What really happens when a sex worker turns to Ruhama for help:
Slim and Nun
by Maggie McNeill
For many years, Irish sex workers dreaded being captured by cops and imprisoned in the Magdalene laundries, where they were enslaved by nuns and forced into a life of unremitting toil to “cleanse” them from their “sins”. The last Magdalene laundry was closed only 19 years ago, but the nuns who ran these torture chambers did not merely go away; their zeal to torment and punish whores was so great that they re-invented themselves as Ruhama and rebranded their anti-whore crusade as a fight against “sex trafficking” and “pimps”, whom they depict as hiding behind every bush and lamppost like some sort of oversized fetish leprechaun. Longtime readers will remember that Ruhama is the chief force behind “Turn Off the Red Light”, a campaign to impose the Swedish model on Ireland; to that end they have fed tons of bullshit to obsequious Irish politicians and employed shills and sock puppets to sell their tragedy porn to the credulous press. My friend Laura Lee has been at the forefront of the fight against them for years, and on Wednesday she called my attention to the testimony of a sex worker who went in undercover to see what Ruhama really offers sex workers who come to them for help:
I decided to go to Ruhama after seeing their posters around train stations whilst touring. The posters advertised a number to text as part of their REACH Project, so I decided to contact them directly. I was aware that there was a lack of resources for sex workers to access support, and the one organisation that seemed to dominate the media coverage of the issue was Ruhama, so I decided to see what they would offer me. The Services Manager, Sheila Crowley, called to give me an appointment to see her, and a week later I found myself standing outside a pub across from St. Patrick’s college waiting to meet her. As we walked down towards her office I was told about the religious history of most of the buildings that we passed; going through the entrance to Ruhama felt like entering an old church, as their offices are located in All Hallows College (which has been run by the Vincentians since 1892).
I sat down with Sheila and discussed my financial concerns; I told her of my desire to go to full time education and the consequent worries of paying for the fees and not having enough time to work to earn the money to pay my bills and college fees. She discussed the different supports that Ruhama offers to sex workers, and explained that some women don’t want to leave the industry and just want practical support. However, she then said that after meeting with a Key Worker, it usually turns out that they do want to leave after all. She seemed to be telling me that sex workers don’t really know what we need, but that people who don’t live our lives would be able to convince us that what we need is to leave the sex industry.
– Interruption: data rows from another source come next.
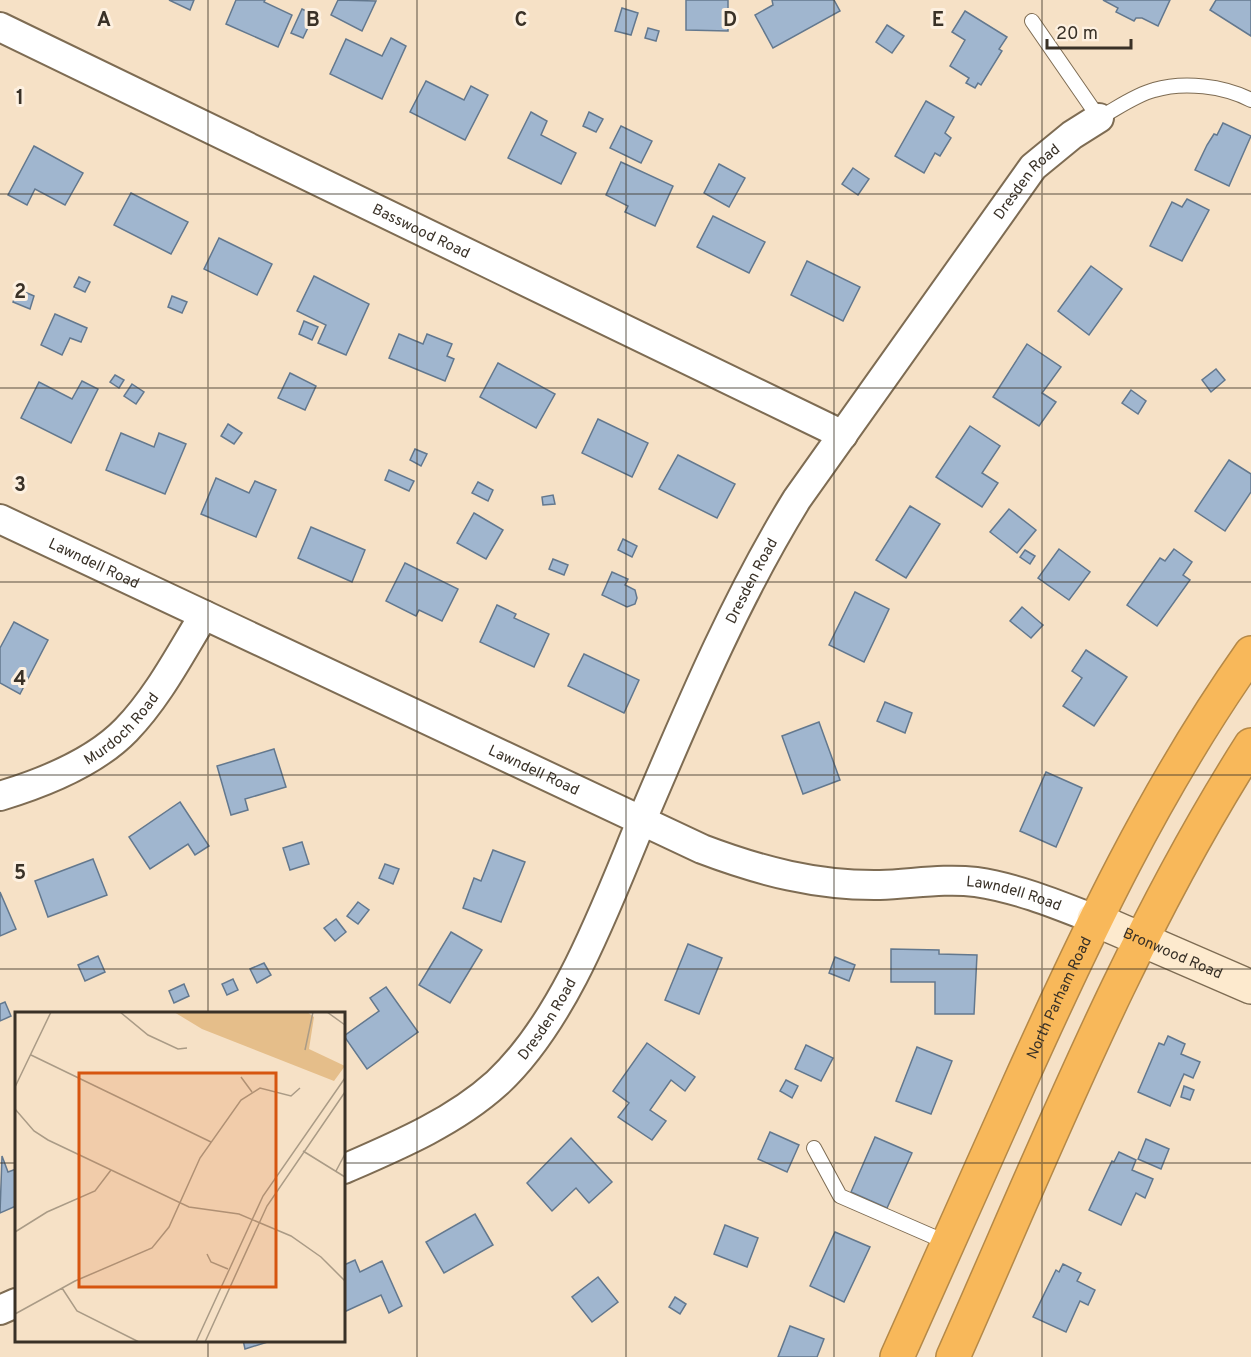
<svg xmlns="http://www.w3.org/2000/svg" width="1251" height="1357" font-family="Overpass,sans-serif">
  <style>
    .building { fill: #a0b6cf; stroke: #63788e; stroke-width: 1.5 }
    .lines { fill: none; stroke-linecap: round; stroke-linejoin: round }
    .lane-casing { stroke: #7e6c53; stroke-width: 16 }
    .street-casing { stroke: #7e6c53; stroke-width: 32 }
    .secondary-casing { stroke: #7e6c53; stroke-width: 36 }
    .highway-casing { stroke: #b58948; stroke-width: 36 }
    .lane { stroke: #fff; stroke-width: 14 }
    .street { stroke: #fff; stroke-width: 28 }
    .secondary { stroke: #fdeace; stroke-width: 33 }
    .highway { stroke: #f8b85a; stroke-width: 33 }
    .grid { fill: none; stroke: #393127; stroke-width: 1.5; stroke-opacity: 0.55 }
    .labels { text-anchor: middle; stroke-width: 6; stroke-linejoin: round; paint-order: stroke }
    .street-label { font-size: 15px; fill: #393127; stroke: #fdf0e0 }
    .inset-road { fill: none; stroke: #aa9b86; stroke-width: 1.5 }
    .view { fill: #d6550f; fill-opacity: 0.15; stroke: #d6550f; stroke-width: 3 }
    .inset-edge { fill: none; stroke: #393127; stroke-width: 3 }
    .grid-label { font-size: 20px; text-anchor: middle; font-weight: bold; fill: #393127; stroke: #fdf0e0; stroke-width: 6; stroke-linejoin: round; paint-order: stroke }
  </style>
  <rect width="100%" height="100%" fill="#f6e1c6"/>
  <!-- building -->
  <g class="building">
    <path d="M169,0H194L190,10Z"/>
    <path d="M236,0H265L264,2L292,15L278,47L226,24Z"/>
    <path d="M338,0L376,1L362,31L331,15Z"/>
    <path d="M686,0H728V31L686,30Z"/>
    <path d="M834,0L840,11L773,48L755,15L773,5L772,0Z"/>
    <path d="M1103,0H1170L1158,26L1142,18H1136L1134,21L1116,12L1118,8Z"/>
    <path d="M1216,0H1251V36L1210,10Z"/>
    <path d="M622,8L638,13L631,35L615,31Z"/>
    <path d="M302,9L314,15L303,38L291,33Z"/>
    <path d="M965,11L1007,37L999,49L1002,51L981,85L978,83L975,88L966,83L969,78L950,66L965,40L952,32Z"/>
    <path d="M887,25L904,36L892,53L876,42Z"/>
    <path d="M648,28L659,31L656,41L645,38Z"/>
    <path d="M391,38L406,46L382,99L330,74L346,39L382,56Z"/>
    <path d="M426,81L464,100L471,86L488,95L465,140L410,112Z"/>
    <path d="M926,101L954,117L945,133L951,138L940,156L935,153L924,173L895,156Z"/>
    <path d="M531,112L547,121L541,135L576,153L561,184L508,158Z"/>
    <path d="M589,112L603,119L596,132L583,126Z"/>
    <path d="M1223,123L1251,136L1229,186L1195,170L1207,145L1214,134L1217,135Z"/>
    <path d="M621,126L652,141L641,163L610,148Z"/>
    <path d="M34,146L83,173L65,205L35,189L27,205L8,195Z"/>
    <path d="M621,162L673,186L655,226L625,212L628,206L606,195Z"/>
    <path d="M719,164L745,178L729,207L704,193Z"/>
    <path d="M853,168L869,179L858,195L842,184Z"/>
    <path d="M131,193L188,222L171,254L114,225Z"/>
    <path d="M1187,199L1209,210L1182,261L1150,246L1172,202L1182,207Z"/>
    <path d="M713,216L765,242L749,273L697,247Z"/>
    <path d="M219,238L272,264L257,295L204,269Z"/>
    <path d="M807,261L860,287L843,321L791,295Z"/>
    <path d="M1091,266L1122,289L1089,335L1058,311Z"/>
    <path d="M314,276L369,304L346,355L318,343L326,325L297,311Z"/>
    <path d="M79,277L90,282L85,292L74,287Z"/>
    <path d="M18,289L34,296L30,309L13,302Z"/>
    <path d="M172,296L187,302L182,313L168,307Z"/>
    <path d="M55,314L87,328L81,342L70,338L62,355L41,345Z"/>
    <path d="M304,321L318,327L312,340L299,334Z"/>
    <path d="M399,334L423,344L427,334L452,344L447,356L454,359L445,381L389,358Z"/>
    <path d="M1027,344L1061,367L1042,393L1056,402L1039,426L993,397Z"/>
    <path d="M498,363L555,394L536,428L480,397Z"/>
    <path d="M1216,369L1225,380L1211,392L1202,380Z"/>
    <path d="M290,373L316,386L305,410L278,398Z"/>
    <path d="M115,375L124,380L119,388L110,382Z"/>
    <path d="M82,381L98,389L71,443L21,418L39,382L72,399Z"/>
    <path d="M132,384L144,392L136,404L124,396Z"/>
    <path d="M1131,390L1146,401L1138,414L1122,403Z"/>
    <path d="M598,419L648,443L632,477L582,453Z"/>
    <path d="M228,424L242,433L234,444L221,436Z"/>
    <path d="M970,426L1000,446L982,473L998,483L982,507L936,477Z"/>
    <path d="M121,433L154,447L159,433L186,444L165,494L106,470Z"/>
    <path d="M415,449L427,454L421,466L410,460Z"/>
    <path d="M678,455L735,484L717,518L659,489Z"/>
    <path d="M1229,460L1251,474V492L1225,531L1195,511Z"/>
    <path d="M389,470L414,481L409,491L385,480Z"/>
    <path d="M216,478L249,493L255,481L276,490L256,537L201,514Z"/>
    <path d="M478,482L493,490L488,501L472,493Z"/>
    <path d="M553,495L555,504L543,505L542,497Z"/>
    <path d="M910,506L940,524L906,578L876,560Z"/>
    <path d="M1009,509L1036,530L1017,553L990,532Z"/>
    <path d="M474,513L503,530L486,559L457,543Z"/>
    <path d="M311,527L365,550L352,582L298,558Z"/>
    <path d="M623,539L637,546L632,557L618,550Z"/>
    <path d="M1059,549L1090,572L1069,600L1038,578Z"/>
    <path d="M1174,549L1192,562L1183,575L1190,580L1157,626L1127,605L1160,558L1165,561Z"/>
    <path d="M1025,550L1035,556L1030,564L1020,557Z"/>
    <path d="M553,559L568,565L564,575L549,569Z"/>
    <path d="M405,563L458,589L442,621L419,610L416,616L386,601Z"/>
    <path d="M612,572L628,579L625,585L635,590L637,598L635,604L627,607L602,595Z"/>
    <path d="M855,592L889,609L864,662L829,645Z"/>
    <path d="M497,605L516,614L514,618L549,634L534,667L480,642Z"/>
    <path d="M1022,607L1043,625L1031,638L1010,621Z"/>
    <path d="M14,622L48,640L20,694L0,683V648Z"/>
    <path d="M1086,650L1127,677L1094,726L1063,706L1082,678L1072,671Z"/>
    <path d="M584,654L639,680L624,713L568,686Z"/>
    <path d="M885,702L912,713L905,733L877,721Z"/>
    <path d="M819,722L840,780L803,794L782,736Z"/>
    <path d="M274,749L286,787L245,799L248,810L231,815L217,766Z"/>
    <path d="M1046,772L1082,788L1056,847L1020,831Z"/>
    <path d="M180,802L209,846L195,855L188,844L150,869L129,837Z"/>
    <path d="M302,842L309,864L290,870L283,848Z"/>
    <path d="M493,850L525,862L501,922L463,908L474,878L481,881Z"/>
    <path d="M93,859L107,895L48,917L35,881Z"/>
    <path d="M385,864L399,869L393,884L379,878Z"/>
    <path d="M0,892L16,929L0,936Z"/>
    <path d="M358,902L369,910L358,924L347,916Z"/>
    <path d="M336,919L346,932L335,941L324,928Z"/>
    <path d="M451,932L482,950L450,1003L419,985Z"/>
    <path d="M688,944L722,958L699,1014L665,1000Z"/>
    <path d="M891,949L939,950V954L977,955L974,1014H935V982H891Z"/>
    <path d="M98,956L105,972L85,981L78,965Z"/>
    <path d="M835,957L855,965L849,981L829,973Z"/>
    <path d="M264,963L271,975L257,983L250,969Z"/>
    <path d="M233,979L238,990L227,995L222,984Z"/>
    <path d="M184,984L189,996L174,1003L169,991Z"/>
    <path d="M386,987L418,1032L367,1069L344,1036L379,1011L370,998Z"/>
    <path d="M5,1002L11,1016L0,1021V1004Z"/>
    <path d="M1168,1036L1185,1044L1181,1054L1200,1062L1193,1078L1184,1074L1170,1106L1138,1092L1159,1043L1164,1045Z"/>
    <path d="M647,1043L695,1077L685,1091L671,1080L650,1110L666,1121L652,1140L618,1117L629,1103L613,1091Z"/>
    <path d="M806,1045L833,1058L821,1081L795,1069Z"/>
    <path d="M917,1047L952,1061L931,1114L896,1101Z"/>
    <path d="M786,1080L798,1086L792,1098L780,1091Z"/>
    <path d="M1184,1086L1194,1090L1190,1100L1181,1097Z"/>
    <path d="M770,1132L799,1145L787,1172L758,1159Z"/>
    <path d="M875,1137L912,1153L887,1208L851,1192Z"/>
    <path d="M571,1138L612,1182L589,1203L576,1188L552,1211L527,1183Z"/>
    <path d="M1146,1139L1169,1149L1161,1169L1138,1159Z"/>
    <path d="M1119,1152L1136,1160L1132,1170L1153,1179L1145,1198L1136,1193L1121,1225L1089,1210L1112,1161L1114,1162Z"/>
    <path d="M2,1156L8,1172L16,1169V1206L0,1213Z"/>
    <path d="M475,1214L493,1245L444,1273L426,1242Z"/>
    <path d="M725,1225L758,1238L747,1267L714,1254Z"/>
    <path d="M835,1232L870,1247L844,1302L810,1286Z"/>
    <path d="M355,1260L360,1272L382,1261L402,1306L389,1313L381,1295L344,1312V1265Z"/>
    <path d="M1063,1264L1081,1273L1077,1281L1095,1290L1088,1305L1080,1301L1066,1332L1033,1317L1056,1270L1059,1272Z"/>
    <path d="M598,1277L618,1302L592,1322L572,1297Z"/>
    <path d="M675,1297L686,1304L680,1314L669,1307Z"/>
    <path d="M790,1326L824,1339L817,1357H778Z"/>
    <path d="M243,1340H274L245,1349Z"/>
  </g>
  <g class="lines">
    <defs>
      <g id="lane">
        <path d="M1032,21L1099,118C1116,109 1135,95 1154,90C1184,81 1224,86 1251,100"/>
        <path d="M814,1148L840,1196L948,1243"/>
      </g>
      <g id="street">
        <path id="s1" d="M0,27L843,435"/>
        <path id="s2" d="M0,519L702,849C760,871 817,886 880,885C912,884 944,878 976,882C1017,888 1056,904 1094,919"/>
        <path id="s3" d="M0,796C43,783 94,763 126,730C158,697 180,654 204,615"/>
        <path id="s4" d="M344,1169C397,1146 454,1122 497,1083C565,1020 606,906 641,822C688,712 734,601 797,499L1033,167L1072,135L1099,118"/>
        <path d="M0,1310L16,1303"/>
      </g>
      <g id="secondary">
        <path id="s5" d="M1094,919L1251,987"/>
      </g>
      <g id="highway">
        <path id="s6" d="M897,1357C938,1266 978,1175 1019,1084C1087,933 1155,789 1251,653"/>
        <path d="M953,1357C1045,1150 1129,936 1251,745"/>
      </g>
    </defs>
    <!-- lane casing -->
    <use href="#lane" class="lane-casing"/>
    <!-- street casing -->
    <use href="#street" class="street-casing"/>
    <!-- secondary casing -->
    <use href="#secondary" class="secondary-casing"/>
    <!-- highway casing -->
    <use href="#highway" class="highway-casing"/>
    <!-- lane -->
    <use href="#lane" class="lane"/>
    <!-- street -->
    <use href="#street" class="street"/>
    <!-- secondary -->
    <use href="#secondary" class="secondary"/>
    <!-- highway -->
    <use href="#highway" class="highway"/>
  </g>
  <!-- grid -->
  <path class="grid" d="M208,0V1014M417,0V1357M626,0V1357M834,0V1357M1042,0V1357M0,194H1251M0,388H1251M0,582H1251M0,775H1251M0,969H1251M0,1163H16M344,1163H1251M208,1340V1357"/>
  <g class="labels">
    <!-- street labels -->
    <g class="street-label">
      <text dy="5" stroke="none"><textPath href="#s4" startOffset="1228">Dresden Road</textPath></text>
      <text dy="5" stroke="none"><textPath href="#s1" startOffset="468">Basswood Road</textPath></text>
      <text dy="5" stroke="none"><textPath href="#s2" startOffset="104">Lawndell Road</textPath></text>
      <text dy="5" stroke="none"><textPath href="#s4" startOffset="742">Dresden Road</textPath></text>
      <text dy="5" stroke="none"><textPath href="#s3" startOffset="141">Murdoch Road</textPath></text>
      <text dy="5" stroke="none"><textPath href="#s2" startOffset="590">Lawndell Road</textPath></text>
      <text dy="5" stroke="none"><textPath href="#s2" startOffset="1094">Lawndell Road</textPath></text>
      <text dy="5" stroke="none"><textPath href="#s5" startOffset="86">Bronwood Road</textPath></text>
      <text dy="5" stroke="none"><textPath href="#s6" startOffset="394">North Parham Road</textPath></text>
      <text dy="5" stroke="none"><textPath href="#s4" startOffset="258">Dresden Road</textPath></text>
    </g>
  </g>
  <!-- overview -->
  <g transform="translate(15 1012)">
    <rect width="330" height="330" fill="#f6e1c6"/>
    <path d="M159,0H292L299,5L294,37L330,54L319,69L187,17Z" fill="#e5be8a"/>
    <path class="inset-road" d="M105,0L133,23L163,37L172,36M312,0L330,13M290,38L298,0M16,43L196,130M226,65L237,80M0,75L36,0M0,97L19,119L33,128L174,195L224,202L276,224L306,245L330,269M288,139L330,165M321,159L330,142M0,220L32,200L80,179L96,158M192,242L196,250L213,257M47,276L62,299L124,330M0,302L60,269L137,236L154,215L185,146L226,88L245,76L276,84L285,76M181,330L248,184L330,66M190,330L252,194L330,80"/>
    <path class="view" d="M64,61H261V275H64Z"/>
    <rect width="330" height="330" class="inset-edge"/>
  </g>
  <g class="grid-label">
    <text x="104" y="26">A</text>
    <text x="313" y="26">B</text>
    <text x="521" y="26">C</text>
    <text x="730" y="26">D</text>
    <text x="938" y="26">E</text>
    <text x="20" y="104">1</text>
    <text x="20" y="298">2</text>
    <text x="20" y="491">3</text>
    <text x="20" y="685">4</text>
    <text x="20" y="879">5</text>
  </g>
  <!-- scale -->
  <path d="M1047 39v9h84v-9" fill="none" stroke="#393127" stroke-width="3"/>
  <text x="1056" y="39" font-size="18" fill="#393127" stroke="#fdf0e0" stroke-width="4.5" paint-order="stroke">20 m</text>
</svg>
It would therefore seem reasonable to assume that Ruhama would be eager to offer whatever practical support we was necessary to achieve that end, but such was not the case; as the meeting went on, it became clear that practical support wasn’t on offer. In fact, Sheila told me that they don’t have the financial resources to offer the kind of practical support I was expecting. This surprised me as I was aware that the EU had awarded a grant of €284,302 to the REACH Project; the beneficiaries of which are the Irish Department of Justice and Equality and Ruhama. In fact, as I write this, Ruhama have just launched a new campaign targeting the clients of sex workers; it would seem to me that Ruhama are more invested in awareness campaigns with no substance behind them instead of actually providing us with any real help when we come to them.
I’ve heard the audio recording this young woman secretly made during the interview; Crowley tells her to go on the dole for a while because she isn’t going to be able to get a regular job without references. No assistance, not even a job program; just emotional support and verbal urging to stop doing sex work. What struck me the most, however, was that Crowley clearly understands the reality of sex work quite well, despite Ruhama’s promotion of nonsensical “pimp” and “exploitation” mythology; she understands touring and advertising, recognizes that independent girls outnumber those with managers (“traffickers”) and even gets that most clients are very decent. Her issue with sex work seems to be due to some sort of belief in contamination, so that if three girls work together and the landlord doesn’t evict the one with a boyfriend, that makes the other two complicit in “trafficking” (or something like that; I had trouble following her “logic”). It just goes to show Ruhama’s incredible duplicity, spreading lies they know to be lies in order to further their rotten agenda.